──────── Extrait du texte ────────
Paul-André Proulx

Littérature Québecoises



Trudel, Sylvain

Du mercure sous la langue.
Éd. Les Allusifs, 2001, 130 p.

Adolescent en attente de la mort

Dans son dernier roman, Du mercure sous la langue, Trudel aborde le problème de la mort à travers un adolescent atteint du cancer des os. Confiné à un fauteuil roulant, ce jeune jette un regard cynique sur sa mort imminente, sur ses parents, sur la société et sur Dieu.

 

Le héros se forge un humanisme athée pour affronter la grande faucheuse qui s'apprête à le couper d'une vie à laquelle il n'a pas encore goûté. C'est ce scandale de l'aventure humaine qu'il essaie de contourner pour ne pas se sentir une victime du destin. Pour apaiser son appréhension de la mort, le héros fuit dans la sphère de la métaphysique. Il devient ainsi son propre Dieu, qui peut se passer des petits bonheurs terrestres, de la psychologue et de l'aumônier dont il vole les hosties pour les profaner. Comme Montherlant dans Les Jeunes Filles, il pourrait s'écrier : " Si je cherchais Dieu, je me trouverais. " C'est sa façon d'accepter la mort. Il décide du genre de moribond qu'il veut être : un être fort convaincu qu'en mourant, il ne perd pas grand-chose dans cette société pourrie. On peut se montrer sceptique à l'égard de cette fuite bien structurée. Le héros reflète plutôt la réflexion d'un philosophe que celle d'un adolescent. Et même ces derniers craignent la mort. Par contre, l'auteur le fait plus humain quand il nous le présente entouré de sa famille et d'une patiente dont il est devenu l'ami de cœur. Mais c'est dans l'écriture que sa révolte trouve enfin un exutoire. C'est là qu'il suscite notre compassion.
──────── Matériel d'étude ────────
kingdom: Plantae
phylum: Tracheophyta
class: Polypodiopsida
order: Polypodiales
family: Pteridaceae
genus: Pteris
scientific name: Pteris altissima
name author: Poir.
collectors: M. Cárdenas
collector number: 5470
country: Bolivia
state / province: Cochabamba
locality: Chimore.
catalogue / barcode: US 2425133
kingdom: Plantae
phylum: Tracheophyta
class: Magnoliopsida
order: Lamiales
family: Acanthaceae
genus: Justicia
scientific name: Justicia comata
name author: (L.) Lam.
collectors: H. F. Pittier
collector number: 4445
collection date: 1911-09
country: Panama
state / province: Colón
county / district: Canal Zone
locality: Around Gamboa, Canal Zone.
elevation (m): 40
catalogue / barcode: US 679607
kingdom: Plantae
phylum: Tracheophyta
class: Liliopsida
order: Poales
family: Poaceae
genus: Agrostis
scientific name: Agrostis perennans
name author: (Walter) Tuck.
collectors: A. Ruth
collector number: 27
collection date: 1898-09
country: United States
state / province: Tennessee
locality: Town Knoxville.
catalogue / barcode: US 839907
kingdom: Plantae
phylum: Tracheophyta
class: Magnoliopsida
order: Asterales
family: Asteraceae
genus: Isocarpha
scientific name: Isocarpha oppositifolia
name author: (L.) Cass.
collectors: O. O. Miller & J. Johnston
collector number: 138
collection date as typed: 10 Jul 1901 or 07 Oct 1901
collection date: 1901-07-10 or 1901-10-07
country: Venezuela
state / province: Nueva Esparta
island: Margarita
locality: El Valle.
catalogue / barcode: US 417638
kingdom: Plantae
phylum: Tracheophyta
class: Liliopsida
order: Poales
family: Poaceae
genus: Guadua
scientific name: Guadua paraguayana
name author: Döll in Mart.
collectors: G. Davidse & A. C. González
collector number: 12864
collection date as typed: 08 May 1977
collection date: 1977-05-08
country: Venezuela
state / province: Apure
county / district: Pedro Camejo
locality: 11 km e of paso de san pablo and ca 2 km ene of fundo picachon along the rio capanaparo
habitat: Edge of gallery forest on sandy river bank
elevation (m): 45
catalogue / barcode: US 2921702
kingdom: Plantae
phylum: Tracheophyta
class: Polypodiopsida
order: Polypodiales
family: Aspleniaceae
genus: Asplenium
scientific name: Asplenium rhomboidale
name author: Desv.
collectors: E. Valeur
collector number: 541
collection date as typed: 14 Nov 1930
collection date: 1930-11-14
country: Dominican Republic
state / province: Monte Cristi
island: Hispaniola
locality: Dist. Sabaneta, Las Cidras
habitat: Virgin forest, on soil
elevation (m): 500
────────
» Tâche à réaliser 1: Dans la critique de Du mercure sous la langue, condensez en liste le paragraphe qui commence par « Le héros se forge un humanisme athée ». Conservez ses faits principaux.
» Tâche à réaliser 2: Prolongez la critique de Du mercure sous la langue à la suite de sa dernière phrase.

» Réponse rédigée 1:
- Pour affronter la mort, le héros se forge un humanisme athée. Cette mort va le couper d'une vie qu'il n'a pas encore goûtée.
- Pour apaiser son appréhension, il fuit dans la métaphysique et devient son propre Dieu. Il se passe des petits bonheurs terrestres, de la psychologue et de l'aumônier, dont il vole les hosties pour les profaner.
- Comme Montherlant dans Les Jeunes Filles, il pourrait s'écrier : « Si je cherchais Dieu, je me trouverais. »
- Il choisit d'être un moribond fort, convaincu qu'en mourant il ne perd pas grand-chose dans cette société pourrie.
- Le critique se montre sceptique envers cette fuite bien structurée. Le héros raisonne en philosophe plutôt qu'en adolescent, et les adolescents craignent eux aussi la mort.
- L'auteur le rend plus humain quand il le montre entouré de sa famille et d'une patiente devenue son amie de cœur.
- C'est dans l'écriture que sa révolte trouve un exutoire, et c'est là qu'il suscite notre compassion.

» Réponse rédigée 2:
Ça reste un beau roman sur un sujet qu'on préfère ignorer. Le plus intéressant, c'est de voir comment un ado s'apprête à quitter la vie de la manière la plus sereine possible. L'écriture très lyrique surprend alors que la mode est au dépouillement. Les envolées plairont aux amateurs d'écriture à l'emporte-pièce.